Как же добывались эти деньги? Непосвященному источником неправых доходов всегда представляется ресторан — там банкеты, свадьбы, дорогие закуски. Да, наживались и на этом. Но несравненно выгоднее для жуликов было кафе, невзрачное, темноватое кафе, где мы терпеливо стоим со своими подносами и не подозреваем, чем, оказывается, иногда кормят нас и кого «кормим» мы.
Становится не по себе, когда читаешь обвинительное заключение. В котлеты вместо филе индейки шла свинина, бульон разбавлялся водой на треть, компот — на две трети. Вместо сливочного масла применялся свиной жир, слоеное тесто заменялось простым. Это втрое дешевле. Вес наращивали в котлетах за счет панировки, в заливном — за счет желе. На каждых пятидесяти килограммах фарша «экономили» десять килограммов мяса. Расход сметаны и масла в каждой порции уменьшали на две трети. Вместо маринованных фруктов на гарнир давали соленые огурцы. И так далее, и так далее. Из «сэкономленных» продуктов жулики стряпали новые порции. Самое смешное и удивительное при этом, что за все время разгула воров посетители записали всего одну жалобу на качество пищи. То ли безропотность, привычка, то ли боязнь показаться капризным, скуповатым в «шикарном» месте...
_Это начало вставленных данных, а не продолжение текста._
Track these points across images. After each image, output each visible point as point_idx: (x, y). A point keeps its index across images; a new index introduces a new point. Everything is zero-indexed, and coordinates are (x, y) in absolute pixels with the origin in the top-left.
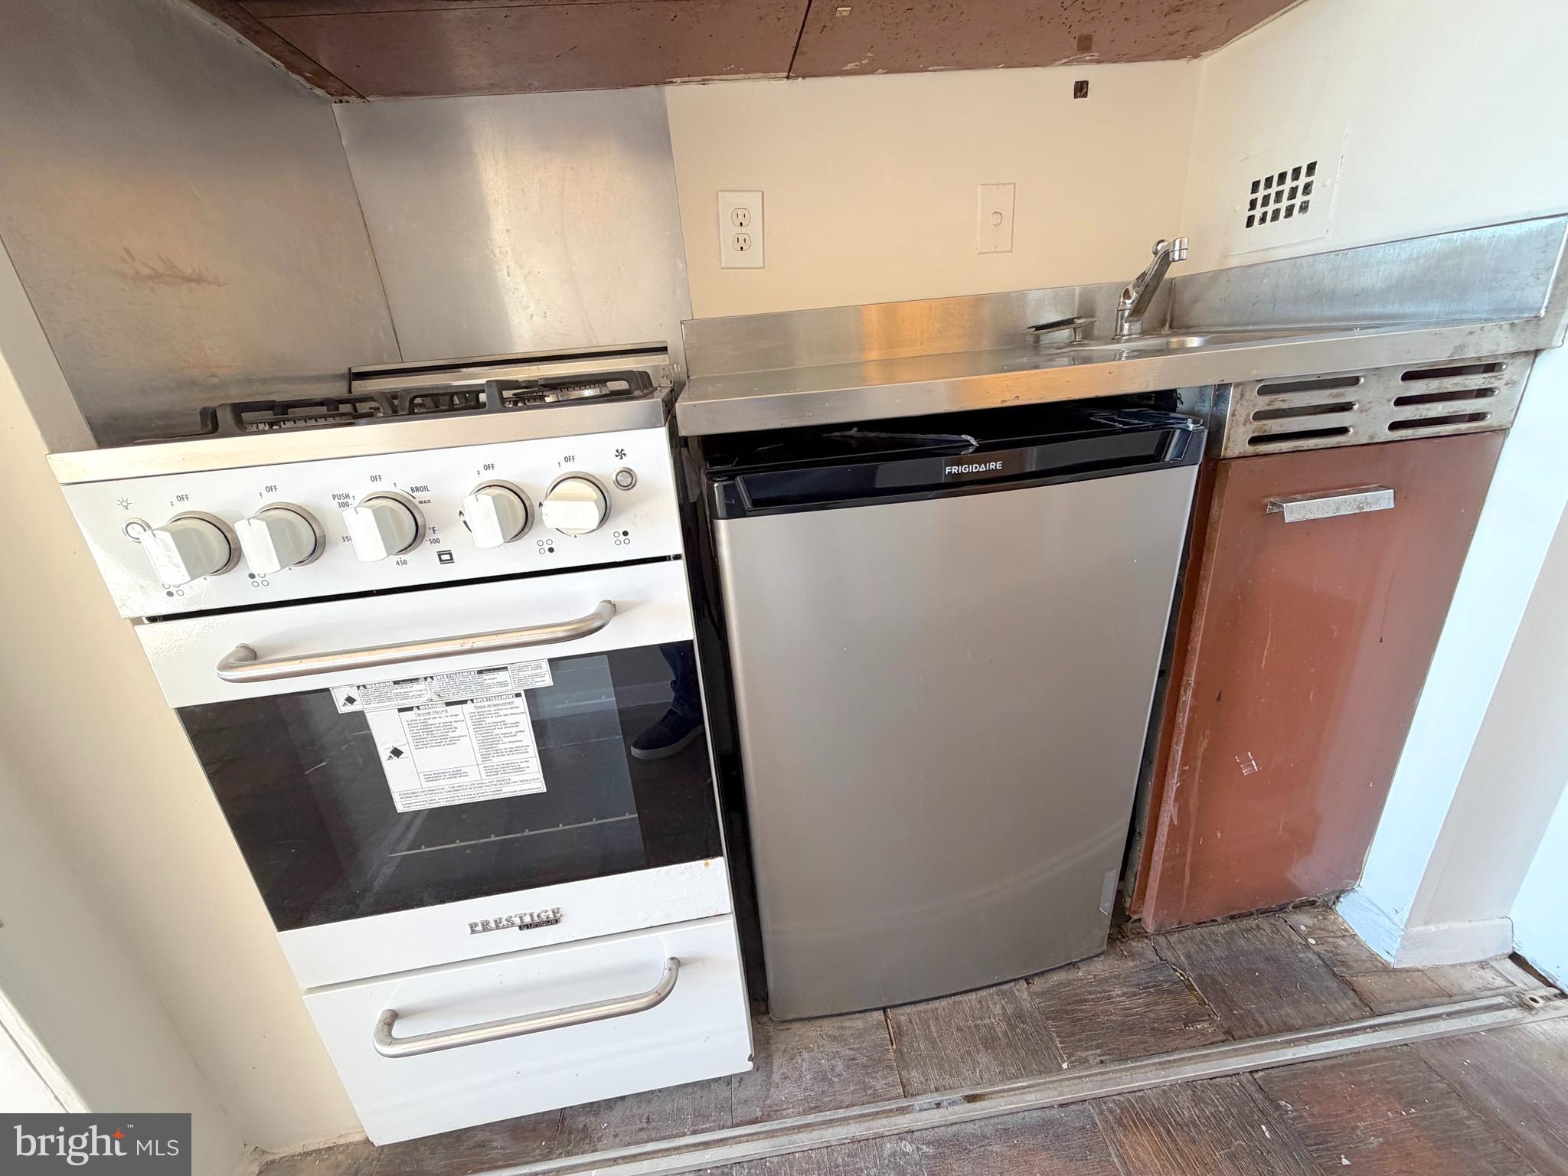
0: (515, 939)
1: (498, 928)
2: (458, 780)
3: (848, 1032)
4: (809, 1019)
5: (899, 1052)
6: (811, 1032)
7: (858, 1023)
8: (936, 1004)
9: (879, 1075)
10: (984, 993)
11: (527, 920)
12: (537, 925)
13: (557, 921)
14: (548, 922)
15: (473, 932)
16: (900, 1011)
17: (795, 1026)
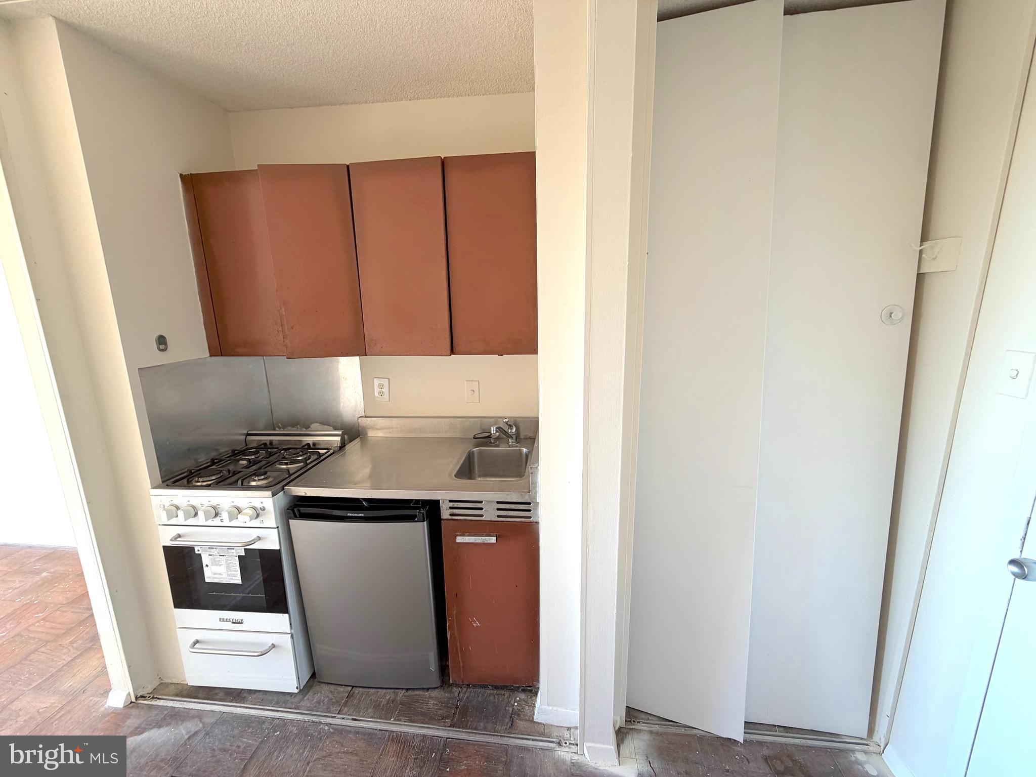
0: (230, 626)
1: (226, 621)
2: (221, 576)
3: (336, 691)
4: (328, 683)
5: (347, 701)
6: (325, 688)
7: (341, 689)
8: (369, 690)
9: (335, 706)
10: (388, 691)
11: (234, 621)
12: (237, 623)
13: (242, 623)
14: (239, 623)
15: (220, 621)
16: (358, 689)
17: (324, 685)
С каким удовлетворением написала бы я, что расплата к преступникам пришла в лице общественного контролера или сурового ревизора из торга. Увы! Как сказано в деле, с августа 1972 года Елкина «вступила в преступную связь с начальником торгово-производственного отдела городского треста ресторанов Саленко, старшим инспектором по кадрам Межуевой, а с сентября 1972 года — с заместителем заведующего отделом торговли и общественного питания Печерского райисполкома (на общественных началах) Пятилетовым». Елкина не боялась проверок, рейдов, ревизий, экспертиз — одни проводились формально, о других она знала заранее. Да, сейчас Пятилетов, Межуева, Саленко осуждены на долгие сроки лишения свободы, но тогда они были готовы для Елкиной на все. Лидия Лазаревна среди своих презрительно называла их нахлебниками.
Итак, началось не с ревизии, а с заявления, подробного и обстоятельного, адресованного Министерству внутренних дел. Дело было поручено двум сотрудникам республиканского управления УБХСС подполковнику милиции Георгию Леонидовичу Лебедеву и майору Валентину Николаевичу Горину.
Когда рассказывает Лебедев — это готовые новеллы, яркие детали, образы, а когда Горин излагает обстоятельства дела тихим, порой монотонным голосом — эта логическая картина, где ни убавить, ни прибавить.
— Если откровенно, — говорит Лебедев, — мы вначале хотели пойти по легкому пути: найти анонима. Человек он был явно осведомленный. После письма раза два звонил, представился Иваном Ивановичем, интересовался, что мы намерены предпринять... Из автоматов звонил.
— Начали с азов, — продолжает уже Горин, — с инструктажа общественников, которые делали контрольные закупки.
— Понимаете, — подхватывает Лебедев, — у каждой кассирши в кафе стоит зеркальце — всю очередь видно. Они ведь психологи, сразу определяют, кто будет глядеть во все глаза, а кому можно что угодно подсунуть. А ведь надо их перехитрить, чтоб наших хлопцев да девчат они ни за что не распознали!